Students in Pittsburgh Public Schools will see a lot of new faces when classes begin this week.
About a third of last year's school-based workforce in city school district has been furloughed, reassigned to a different school, retired or resigned.
The school board last week approved the latest changes that call for transferring 611 salaried school-based employees from one position or school to another, including more than 400 K-12 teachers.
The transfers also include social workers, counselors, adjunct teachers, secretaries and data specialists, technical-clerical staff, paraprofessionals, pre-K staff and school-based administrators.
Overall, the transfers amount to about 1 in 5 of all remaining school-based employees.
Despite the changes, school superintendent Linda Lane, who sent a video message to teachers, said: "I'm asking everybody to be all in. We want people to be all in. Our kids deserve it, and we know if we can work together and be fully committed, we can be successful."
She said principals will be working to build the connection between schools and parents, businesses and the neighborhoods.
She said they also will be working to build effective teams of teachers.
"One of the powerful things about teachers working together is forming professional learning communities," Ms. Lane said.
School started Wednesday for ninth-graders and today for grades 1-12. The first day for kindergarten is Wednesday.
As a result of cost-cutting moves, the district now has 2,970 school-based employees, a reduction of 510 from the 3,480 of last school year.
When it comes to K-12 classroom teachers, the number has fallen to 1,597, compared to 1,890 last school year, a drop of 293.
Last month, the board voted to furlough 280 school-based employees -- including 176 K-12 teachers and other professionals, 14 pre-K teachers, 59 paraprofessionals, 12 adjuncts, 10 other pre-K professionals and nine technical-clerical workers.

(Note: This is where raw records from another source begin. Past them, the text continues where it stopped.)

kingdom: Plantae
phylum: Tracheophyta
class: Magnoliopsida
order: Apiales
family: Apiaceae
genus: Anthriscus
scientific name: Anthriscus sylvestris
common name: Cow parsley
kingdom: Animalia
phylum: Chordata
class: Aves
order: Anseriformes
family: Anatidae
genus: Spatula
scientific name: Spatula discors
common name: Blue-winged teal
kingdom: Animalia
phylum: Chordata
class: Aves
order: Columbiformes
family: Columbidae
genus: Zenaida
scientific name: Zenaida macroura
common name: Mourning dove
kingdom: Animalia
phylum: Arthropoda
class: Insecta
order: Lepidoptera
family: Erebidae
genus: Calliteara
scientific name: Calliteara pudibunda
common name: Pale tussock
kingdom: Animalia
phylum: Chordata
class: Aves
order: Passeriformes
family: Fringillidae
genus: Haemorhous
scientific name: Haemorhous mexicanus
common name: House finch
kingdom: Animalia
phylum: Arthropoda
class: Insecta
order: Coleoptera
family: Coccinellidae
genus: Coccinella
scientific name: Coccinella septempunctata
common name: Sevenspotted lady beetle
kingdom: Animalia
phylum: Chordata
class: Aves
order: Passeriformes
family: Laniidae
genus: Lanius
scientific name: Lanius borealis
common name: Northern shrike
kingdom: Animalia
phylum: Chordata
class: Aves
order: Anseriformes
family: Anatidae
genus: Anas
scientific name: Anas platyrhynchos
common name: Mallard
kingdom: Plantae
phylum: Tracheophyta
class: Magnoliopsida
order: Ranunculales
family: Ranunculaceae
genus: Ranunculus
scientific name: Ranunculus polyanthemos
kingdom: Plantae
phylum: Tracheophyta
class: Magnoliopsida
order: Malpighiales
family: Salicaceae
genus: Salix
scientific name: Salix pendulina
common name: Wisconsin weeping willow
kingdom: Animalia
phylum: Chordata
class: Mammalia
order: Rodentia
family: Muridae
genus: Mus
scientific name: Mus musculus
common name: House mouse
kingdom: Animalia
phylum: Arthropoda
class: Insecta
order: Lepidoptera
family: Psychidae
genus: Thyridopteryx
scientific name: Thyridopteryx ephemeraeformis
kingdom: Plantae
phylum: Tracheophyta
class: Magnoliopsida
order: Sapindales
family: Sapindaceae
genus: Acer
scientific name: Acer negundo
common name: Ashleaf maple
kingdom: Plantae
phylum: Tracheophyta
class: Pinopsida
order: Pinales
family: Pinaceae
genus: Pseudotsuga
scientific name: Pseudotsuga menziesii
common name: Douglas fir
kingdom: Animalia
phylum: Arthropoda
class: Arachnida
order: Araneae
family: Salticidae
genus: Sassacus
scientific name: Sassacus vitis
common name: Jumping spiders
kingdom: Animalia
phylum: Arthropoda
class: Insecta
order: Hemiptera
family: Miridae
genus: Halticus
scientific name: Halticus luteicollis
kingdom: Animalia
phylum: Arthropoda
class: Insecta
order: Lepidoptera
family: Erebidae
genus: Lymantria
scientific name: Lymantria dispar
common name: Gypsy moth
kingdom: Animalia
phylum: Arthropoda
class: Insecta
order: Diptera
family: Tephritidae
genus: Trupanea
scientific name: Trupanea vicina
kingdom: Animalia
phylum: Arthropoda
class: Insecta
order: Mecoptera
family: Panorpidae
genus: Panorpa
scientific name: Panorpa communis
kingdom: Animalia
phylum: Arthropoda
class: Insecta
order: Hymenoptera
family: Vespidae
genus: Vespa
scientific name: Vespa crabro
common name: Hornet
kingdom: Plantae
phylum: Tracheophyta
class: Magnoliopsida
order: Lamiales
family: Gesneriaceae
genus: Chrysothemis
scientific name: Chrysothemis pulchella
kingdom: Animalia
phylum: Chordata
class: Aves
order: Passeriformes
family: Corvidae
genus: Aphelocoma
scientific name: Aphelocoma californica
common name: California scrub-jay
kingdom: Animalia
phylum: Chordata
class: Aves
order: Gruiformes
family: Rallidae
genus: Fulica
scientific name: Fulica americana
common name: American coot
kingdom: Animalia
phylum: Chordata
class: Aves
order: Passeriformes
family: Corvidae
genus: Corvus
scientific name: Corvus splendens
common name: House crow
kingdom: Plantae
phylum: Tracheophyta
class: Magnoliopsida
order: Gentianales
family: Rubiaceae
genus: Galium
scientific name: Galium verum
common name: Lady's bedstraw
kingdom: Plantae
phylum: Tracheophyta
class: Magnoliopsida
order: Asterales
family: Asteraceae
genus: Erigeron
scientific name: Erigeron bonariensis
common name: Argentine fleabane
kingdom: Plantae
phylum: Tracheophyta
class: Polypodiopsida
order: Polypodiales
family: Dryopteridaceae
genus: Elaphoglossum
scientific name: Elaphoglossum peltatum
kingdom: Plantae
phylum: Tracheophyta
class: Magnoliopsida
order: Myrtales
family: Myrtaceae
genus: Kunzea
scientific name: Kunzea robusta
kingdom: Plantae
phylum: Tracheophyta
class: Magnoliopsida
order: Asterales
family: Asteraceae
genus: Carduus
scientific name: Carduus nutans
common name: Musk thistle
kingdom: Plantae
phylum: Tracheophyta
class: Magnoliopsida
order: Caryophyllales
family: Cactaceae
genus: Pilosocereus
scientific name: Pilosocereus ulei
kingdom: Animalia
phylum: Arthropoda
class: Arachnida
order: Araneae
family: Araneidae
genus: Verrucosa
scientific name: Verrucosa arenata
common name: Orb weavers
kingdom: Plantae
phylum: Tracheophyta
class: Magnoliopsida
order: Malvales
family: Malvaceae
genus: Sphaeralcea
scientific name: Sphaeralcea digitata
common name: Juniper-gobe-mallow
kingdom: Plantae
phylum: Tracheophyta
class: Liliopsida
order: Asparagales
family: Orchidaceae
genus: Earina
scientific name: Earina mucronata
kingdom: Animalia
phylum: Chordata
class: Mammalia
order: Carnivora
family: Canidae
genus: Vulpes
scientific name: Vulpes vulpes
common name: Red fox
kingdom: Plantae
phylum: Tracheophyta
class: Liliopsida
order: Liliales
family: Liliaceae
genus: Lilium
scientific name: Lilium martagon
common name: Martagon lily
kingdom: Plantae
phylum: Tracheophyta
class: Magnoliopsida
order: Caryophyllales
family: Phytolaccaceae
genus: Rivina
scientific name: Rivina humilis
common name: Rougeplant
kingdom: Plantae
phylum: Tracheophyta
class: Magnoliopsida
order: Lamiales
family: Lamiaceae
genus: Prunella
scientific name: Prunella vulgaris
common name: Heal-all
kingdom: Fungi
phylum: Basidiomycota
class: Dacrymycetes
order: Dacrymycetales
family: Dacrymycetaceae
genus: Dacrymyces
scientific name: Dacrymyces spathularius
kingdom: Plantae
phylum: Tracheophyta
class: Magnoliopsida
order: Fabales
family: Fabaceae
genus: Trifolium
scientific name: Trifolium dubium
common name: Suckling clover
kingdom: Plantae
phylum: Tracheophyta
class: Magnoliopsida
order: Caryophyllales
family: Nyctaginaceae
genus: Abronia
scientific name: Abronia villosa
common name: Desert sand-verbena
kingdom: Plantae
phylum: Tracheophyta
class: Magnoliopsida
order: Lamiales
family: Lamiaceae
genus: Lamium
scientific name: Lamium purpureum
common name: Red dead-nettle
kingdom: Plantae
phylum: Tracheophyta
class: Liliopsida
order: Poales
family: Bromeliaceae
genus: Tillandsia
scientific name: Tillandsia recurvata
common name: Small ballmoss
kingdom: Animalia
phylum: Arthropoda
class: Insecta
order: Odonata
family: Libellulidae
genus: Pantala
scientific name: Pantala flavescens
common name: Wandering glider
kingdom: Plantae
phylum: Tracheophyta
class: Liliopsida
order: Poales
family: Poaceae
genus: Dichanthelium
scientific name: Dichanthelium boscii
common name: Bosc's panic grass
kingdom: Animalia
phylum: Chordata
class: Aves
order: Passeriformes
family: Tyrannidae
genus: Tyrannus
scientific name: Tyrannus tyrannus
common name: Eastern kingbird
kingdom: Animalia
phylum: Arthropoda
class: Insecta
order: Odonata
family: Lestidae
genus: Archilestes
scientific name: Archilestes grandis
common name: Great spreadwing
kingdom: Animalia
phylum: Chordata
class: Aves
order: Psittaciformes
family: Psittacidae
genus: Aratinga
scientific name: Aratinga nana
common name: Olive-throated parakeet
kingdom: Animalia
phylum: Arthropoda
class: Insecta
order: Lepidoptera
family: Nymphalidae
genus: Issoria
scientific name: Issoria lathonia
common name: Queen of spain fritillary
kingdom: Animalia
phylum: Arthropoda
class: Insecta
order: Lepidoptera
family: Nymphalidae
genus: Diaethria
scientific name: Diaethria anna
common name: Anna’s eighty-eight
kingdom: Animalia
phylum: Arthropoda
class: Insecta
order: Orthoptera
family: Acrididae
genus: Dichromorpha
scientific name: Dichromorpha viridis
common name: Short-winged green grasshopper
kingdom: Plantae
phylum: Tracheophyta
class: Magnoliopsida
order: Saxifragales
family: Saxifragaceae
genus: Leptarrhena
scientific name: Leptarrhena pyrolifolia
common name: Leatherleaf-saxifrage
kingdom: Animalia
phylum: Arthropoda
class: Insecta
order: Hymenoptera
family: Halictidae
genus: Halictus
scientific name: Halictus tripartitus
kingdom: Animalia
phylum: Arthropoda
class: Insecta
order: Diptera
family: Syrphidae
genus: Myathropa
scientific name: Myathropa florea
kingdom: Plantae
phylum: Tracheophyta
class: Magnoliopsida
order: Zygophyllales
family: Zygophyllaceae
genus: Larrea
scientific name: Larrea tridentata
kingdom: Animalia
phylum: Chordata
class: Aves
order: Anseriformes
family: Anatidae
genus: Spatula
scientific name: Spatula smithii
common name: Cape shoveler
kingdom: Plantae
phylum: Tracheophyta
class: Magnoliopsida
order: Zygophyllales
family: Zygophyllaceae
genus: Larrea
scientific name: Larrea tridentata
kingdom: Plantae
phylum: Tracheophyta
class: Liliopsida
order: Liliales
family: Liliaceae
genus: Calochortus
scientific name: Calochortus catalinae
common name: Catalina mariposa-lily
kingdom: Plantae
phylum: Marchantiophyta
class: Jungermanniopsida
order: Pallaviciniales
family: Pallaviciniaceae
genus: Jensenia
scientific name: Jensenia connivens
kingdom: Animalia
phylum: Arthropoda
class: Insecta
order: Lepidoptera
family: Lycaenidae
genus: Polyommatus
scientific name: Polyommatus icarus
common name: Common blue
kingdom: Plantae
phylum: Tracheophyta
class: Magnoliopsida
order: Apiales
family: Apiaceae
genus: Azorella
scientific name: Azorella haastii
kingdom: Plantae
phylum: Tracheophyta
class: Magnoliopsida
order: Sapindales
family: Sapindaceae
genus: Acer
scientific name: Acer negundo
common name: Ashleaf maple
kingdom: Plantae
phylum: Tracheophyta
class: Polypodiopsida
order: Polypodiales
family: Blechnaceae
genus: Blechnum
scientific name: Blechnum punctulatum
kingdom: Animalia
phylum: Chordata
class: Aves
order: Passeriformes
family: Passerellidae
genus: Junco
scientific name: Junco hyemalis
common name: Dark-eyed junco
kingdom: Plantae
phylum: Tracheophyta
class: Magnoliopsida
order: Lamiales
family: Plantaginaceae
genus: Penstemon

The teacher furloughs were based on system seniority and certification.
However, the numbers are a moving target as resignations and retirements continue. At this month's meeting, more than a dozen teachers who were on last month's furlough list were placed in schools.
The bulk of the transfers among schools are K-12 teachers.
At Pittsburgh Brashear High School in Beechview, 13 teachers who taught there last school year now have been assigned to 10 different schools.
At the same time, 25 teachers from 11 schools and central office have been assigned to Brashear, some coming from the same schools that former Brashear teachers are going to.
While system seniority and certification govern whether a teacher has a job, where the teacher is placed typically depends on building seniority. In some cases, such as the staffing of Langley, applicants are considered competitively.
Of course, an English teacher can't bump a math teacher. But an English teacher with a lot of system seniority, who has the least seniority in a building where an English position is being cut, can bump an English teacher in a building where the least senior person also has little system seniority.
Aside from schools where all teachers are leaving because the schools closed, some of the biggest turnovers -- in addition to Brashear -- in full-time teachers are in Pittsburgh Allderdice High School, where eight teachers are transferring out and 15 are transferring in.
Schools with larger numbers of incoming teachers typically are those that had least senior teachers who were furloughed or had teachers who retired or resigned. Last month's furlough list included 14 teachers at Faison, 11 at Milliones and nine at Westinghouse.
• Pittsburgh Carrick High School, where 12 teachers are transferring out and 13 are transferring in
• Pittsburgh Faison K-5, where five teachers are transferring out and 15 are transferring in
• Pittsburgh King PreK-8, where nine teachers are transferring out and 16 are transferring in
• Pittsburgh Milliones 6-12, where 12 of last year's teachers will be teaching elsewhere while 19 are coming from other schools
• Pittsburgh Obama 6-12 has five transferring out and 10 transferring in.
• Pittsburgh Perry High School, which is absorbing students from the closed Pittsburgh Oliver High School, had just one teacher transfer out but 18 are transferring in.
• Pittsburgh Westinghouse 6-12, where five teachers are transferring out and 13 are transferring in
This fall, district officials have pledged that every school will have art, music, physical education and a librarian.
That doesn't mean they'll have them every day. Some librarians, for example, are assigned to five different schools, one a day.
Some of the transfers also reflect a change in the use of academic coaches who previously were assigned from central office. They have been reassigned to the classroom.
Instead, a related role will be filled by the ITL2 -- instructional teacher leader 2 -- which is a career ladder position in school buildings that was competitively filled earlier.